As ensemble size increases, the variance of the ensemble decreases! This is a consequence of model aggregation or averaging. We know that averaging “smooths out the rough edges”. In the case of our ensemble, averaging individual predictions smooths out mistakes made by individual base estimators, replacing them instead with the wisdom of the ensemble: from many, one. The overall ensemble is more robust to mistakes, and unsurprisingly, generalizes better than any single base estimator.

1.5 Summary

  • Ensemble learning aims to improve predictive performance by training multiple models to train a meta-estimator. The component models of an ensemble are called base estimators or base learners.

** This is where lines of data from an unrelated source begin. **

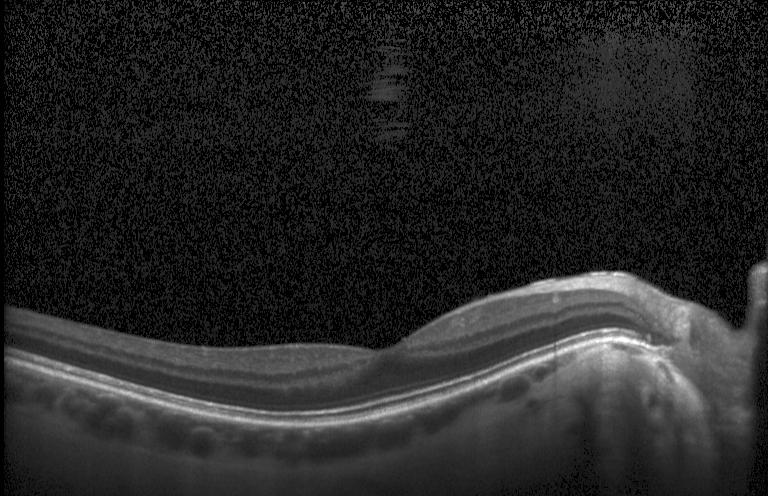

Retinal OCT B-scan, SD-OCT — OCT finding: no choroidal neovascularization, diabetic macular edema, or drusen.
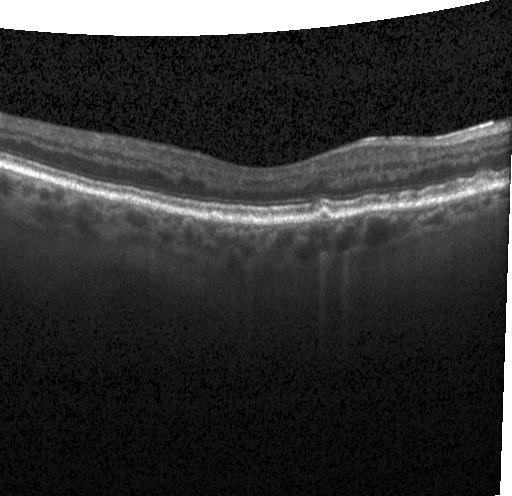 Macular OCT demonstrating multiple drusen.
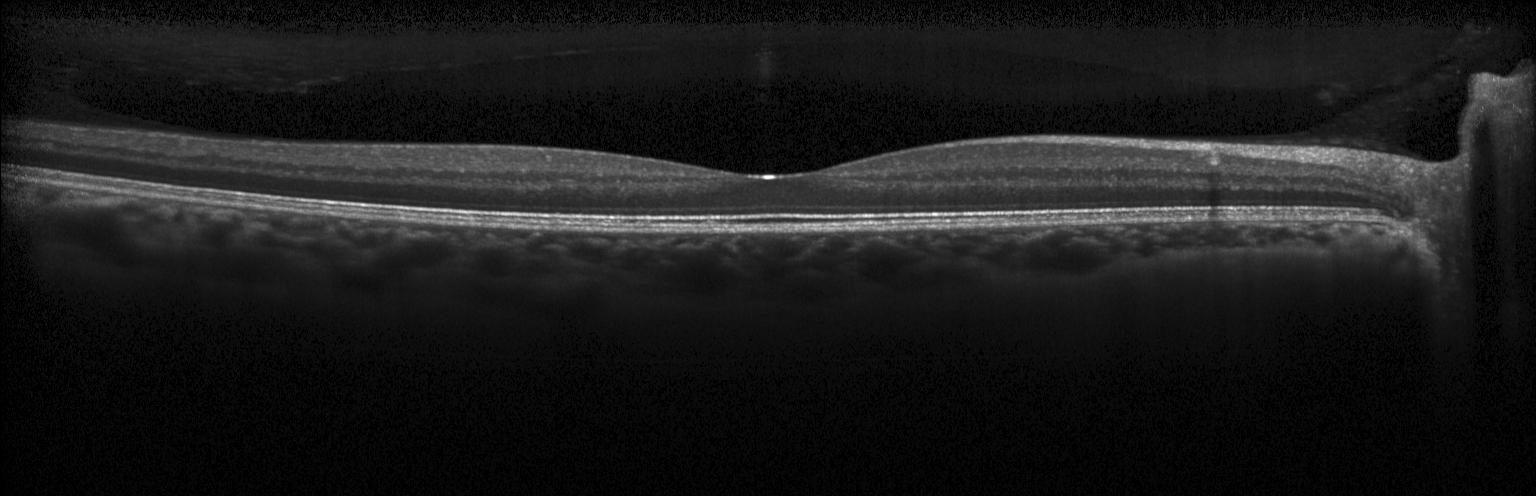
The scan shows no choroidal neovascularization, no diabetic macular edema, and no drusen.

  • Ensemble methods leverage the power of “the wisdom of crowds”, which relies on the principle that the collective opinion of a group is more effective than any single individual in the group.
  • Ensemble methods are widely used in several application areas including financial and business analytics, medicine and healthcare, cybersecurity, education, manufacturing, recommendation systems, entertainment and many more.
  • Most machine-learning algorithms contend with a fit vs. complexity (also called biasvariance) tradeoff, which affects their ability to generalize well to future data. Ensemble methods use multiple models to overcome this tradeoff.
  • An effective ensemble requires two key ingredients: (1) ensemble diversity and (2) model aggregation for the final predictions.